Does God need a place to dwell in? Of course not. But the fact that He does reveals attributes of His character that are blessings to us by His personal presence in the Person of the Holy Sprit. In the teacher’s comments for this week’s lesson there is a thought provoking statement:
It is vital to grasp that the original purpose of the heavenly sanctuary was to reveal part of the essential nature of God’s character—“Immanuel”—God with us. That God condescends to live in a heavenly sanctuary among the created heavenly beings reveals that He is not aloof, distant, cold and forbidding. He longs to be close to His creatures, and to dwell with us.3
Not only is the temple in heaven God’s dwelling place. In the book of Revelation the sanctuary is the place of worship for angels and for those who have been redeemed from earth, (either through translation and resurrection from the grave) (Rev 4:1-11; 5:8-14).

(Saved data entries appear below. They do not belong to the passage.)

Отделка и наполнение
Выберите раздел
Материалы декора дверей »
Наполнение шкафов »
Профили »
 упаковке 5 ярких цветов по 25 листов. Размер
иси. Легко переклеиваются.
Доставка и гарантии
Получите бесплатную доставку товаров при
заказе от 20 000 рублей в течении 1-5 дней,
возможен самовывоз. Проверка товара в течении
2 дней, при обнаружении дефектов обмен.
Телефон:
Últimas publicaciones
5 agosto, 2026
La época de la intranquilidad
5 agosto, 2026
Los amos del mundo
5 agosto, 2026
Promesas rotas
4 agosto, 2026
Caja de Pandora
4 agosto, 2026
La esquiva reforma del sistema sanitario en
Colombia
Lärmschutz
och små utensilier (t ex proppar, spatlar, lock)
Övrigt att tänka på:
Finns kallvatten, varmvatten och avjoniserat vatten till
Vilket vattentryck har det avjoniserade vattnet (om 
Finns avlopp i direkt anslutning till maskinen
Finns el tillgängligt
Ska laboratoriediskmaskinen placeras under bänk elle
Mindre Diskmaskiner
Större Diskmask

Was there a sanctuary in heaven before sin entered the universe? Yes. Lucifer as the covering cherub was there as a participant in the worship services (Eze 28:17). This was his place of worship until he “desecrated your (his) sanctuaries” (holy places) (v 18, NIV). Then he started a war in heaven, in which he thought he could unseat God from the worship center.
Lucifer attempted to “sit on the mount of the congregation on the farthest sides of the north” (Isa 14:13). The NIV calls this “mount of the congregation” “the mount of assembly.” Lucifer wanted to break into God’s house of worship which is also His residence.

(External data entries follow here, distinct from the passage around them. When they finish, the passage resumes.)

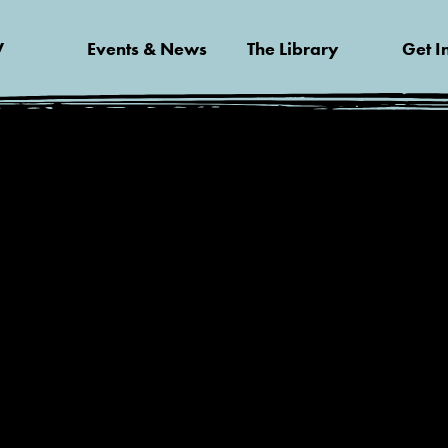
V
Events & News
The Library
Get I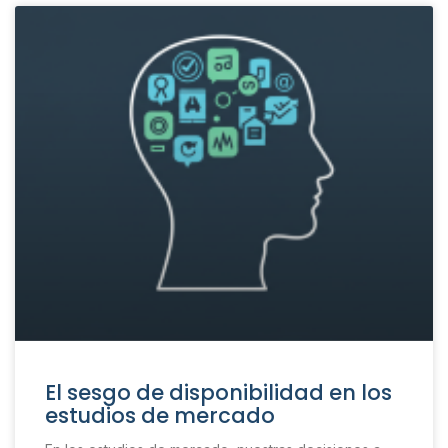
El sesgo de disponibilidad en los
estudios de mercado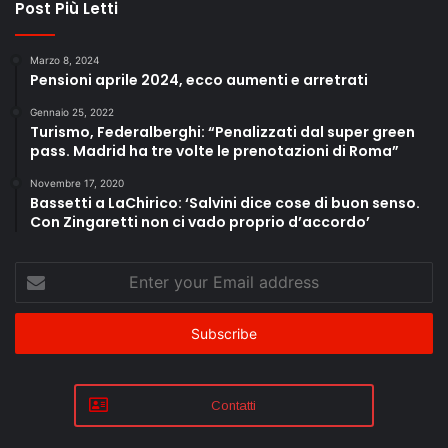
Post Più Letti
Marzo 8, 2024
Pensioni aprile 2024, ecco aumenti e arretrati
Gennaio 25, 2022
Turismo, Federalberghi: “Penalizzati dal super green
pass. Madrid ha tre volte le prenotazioni di Roma”
Novembre 17, 2020
Bassetti a LaChirico: ‘Salvini dice cose di buon senso.
Con Zingaretti non ci vado proprio d’accordo’
Enter
your
Email
address
Contatti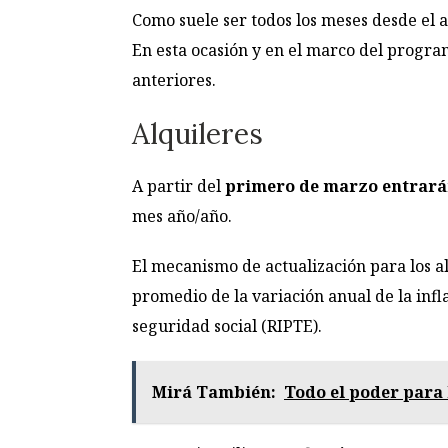
Como suele ser todos los meses desde el
En esta ocasión y en el marco del progra
anteriores.
Alquileres
A partir del
primero de marzo entrarán
mes año/año.
El mecanismo de actualización para los a
promedio de la variación anual de la infla
seguridad social (RIPTE).
Mirá También:
Todo el poder para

Lucifer, too late learned that God’s temple in heaven is not only His dwelling place and creation’s worship place, but that it is also the courtroom where he is judged, condemned and sentenced to eternal death. It is this function of the heavenly sanctuary—the investigative judgment—that we Seventh-day Adventists mostly dwell upon. This we must do, but we must not forget the other above mentioned and very important functions of God’s heavenly sanctuary.

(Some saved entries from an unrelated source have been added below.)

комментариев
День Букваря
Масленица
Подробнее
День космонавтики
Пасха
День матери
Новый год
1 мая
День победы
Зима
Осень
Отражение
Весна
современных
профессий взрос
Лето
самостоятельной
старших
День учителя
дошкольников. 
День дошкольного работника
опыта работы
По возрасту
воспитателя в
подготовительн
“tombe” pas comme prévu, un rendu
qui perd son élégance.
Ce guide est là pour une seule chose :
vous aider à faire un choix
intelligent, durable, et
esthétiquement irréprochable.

In closing, there is another vitally important function of the heavenly temple that must be considered. In Revelation, the Lamb metaphor is the “key” to the sanctuary and to the book. Most of the twenty-eight references to Christ the Lamb occur in worship passages and center on salvation more than judgment. The Lamb fulfills the promise of God to establish righteousness, depicting redemption through Christ’s sacrifice on the cross. In Rev 5:6 a slain lamb is seen in the midst of the throne which is located in the heart of the temple. This is a revelation of Christ crucified as the central attraction in the heavenly sanctuary. It reveals the self-sacrificing love and mercy of Christ and of the Father and His government. But that is not all.
In Revelation the Lamb of God has two aspects: a sacrificial Lamb and a military Lamb (Rev 5:6; 12:11; 13:8; 17:14). They are interconnected, standing as the heart of the book depicting the two sides of God’s activity—His mercy and his justice. So we observe the two primary motifs: the sacrificial lamb metaphor united with the metaphorical Lamb Leader, Ruler and Judge. The two are combined here, just as God’s mercy and His justice meet in the Lamb who was slain from the foundation of the world. It is the sacrifice of the Lamb that exalts the temple in heaven along with its other functions we have considered in this lesson—of God’s dwelling place and of creation’s house of worship along with God’s judgment.
1. Review and Herald, May 25, 1905.
2. Special Testimonies, Series B, No. 7, p. 17. (1905); Counsels to Writers and Editors, p. 53-54.
3. Adult Teachers Sabbath School Bible Study Guide, Oct | Nov | Dec, 2013, p. 16.